Bay boaters can toss their tide charts to the wind — they won’t need them anymore.
A new iPhone application that can provide live readings of currents and tides, as well as predictions for future conditions, is intended to give boating enthusiasts an alternative to the paper maps and charts that previously helped them navigate.
Bay Currents, a free app developed by San Francisco State University researchers, pairs an iPhone or iPad’s GPS location services with radar sensors along the shore that measure tides to give boaters an estimate of the tide conditions within a 500-foot radius of their vessel.
The technology is an alternative to maps and charts that estimate tide conditions based on historic averages. Developers say it could be particularly useful in the Bay Area, where currents are notoriously unpredictable.
“When you look at an arrow on our map, that’s what the water was measured to be doing — it’s not a model,” said Jim Pettigrew, the project’s operations manager.
The app comes from tide-tracking technology that researchers from a consortium of Northern California universities have been perfecting over the past seven years.
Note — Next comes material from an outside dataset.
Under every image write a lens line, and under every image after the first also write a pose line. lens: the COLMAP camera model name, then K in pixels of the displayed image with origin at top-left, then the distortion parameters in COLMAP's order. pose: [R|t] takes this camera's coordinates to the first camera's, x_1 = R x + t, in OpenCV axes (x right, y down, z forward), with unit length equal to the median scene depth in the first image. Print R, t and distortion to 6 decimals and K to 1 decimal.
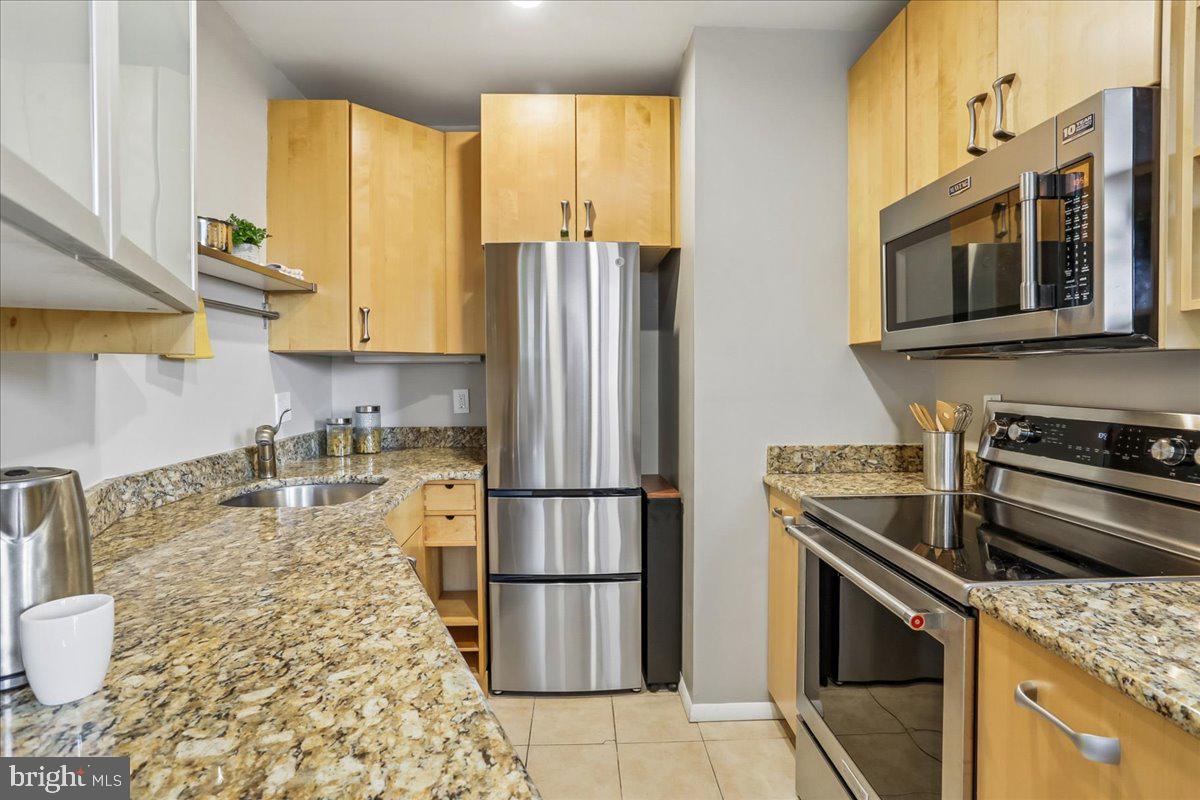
lens RADIAL K [[607.2, 0, 599.9], [0, 607.2, 377.6], [0, 0, 1]] dist [-0.061087, 0.037365]
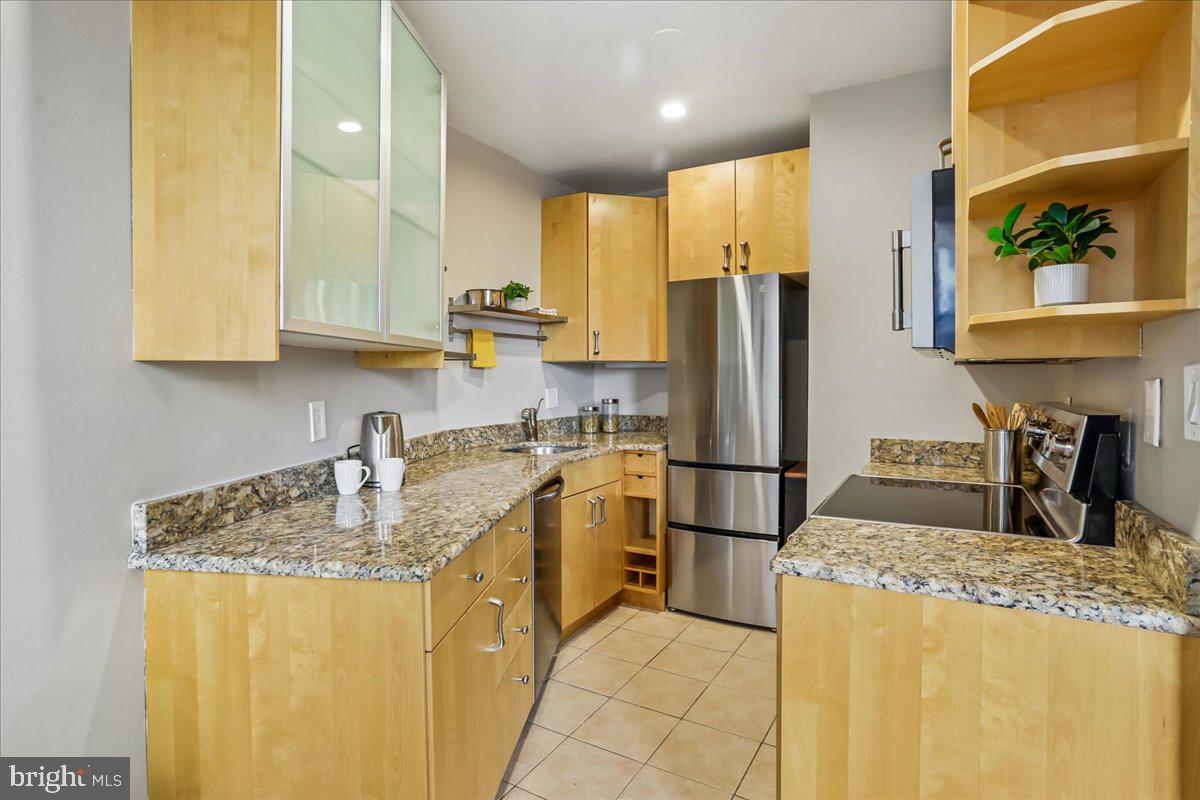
lens RADIAL K [[607.2, 0, 599.9], [0, 607.2, 377.6], [0, 0, 1]] dist [-0.061087, 0.037365]
pose [[0.846016, 0.003427, -0.533147, 0.417175], [-0.004996, 0.999986, -0.001499, -0.000571], [0.533135, 0.003931, 0.846021, -0.254154]]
On-shore sensors send signals that bounce off waves and send back information that helps scientists determine their direction and strength.
The technology has helped predict where oil slicks will spread and assisted in rescue searches, according to Newell Garfield, a geosciences professor at San Francisco State University, who helped develop the app.
Bay Currents is the first product to make the technology available and useful to the general public.
So far, Bay Currents is only available on iPhones and iPads. Researchers don’t have any immediate plans for an Android version, but will consider expanding the application based on user interest and funding.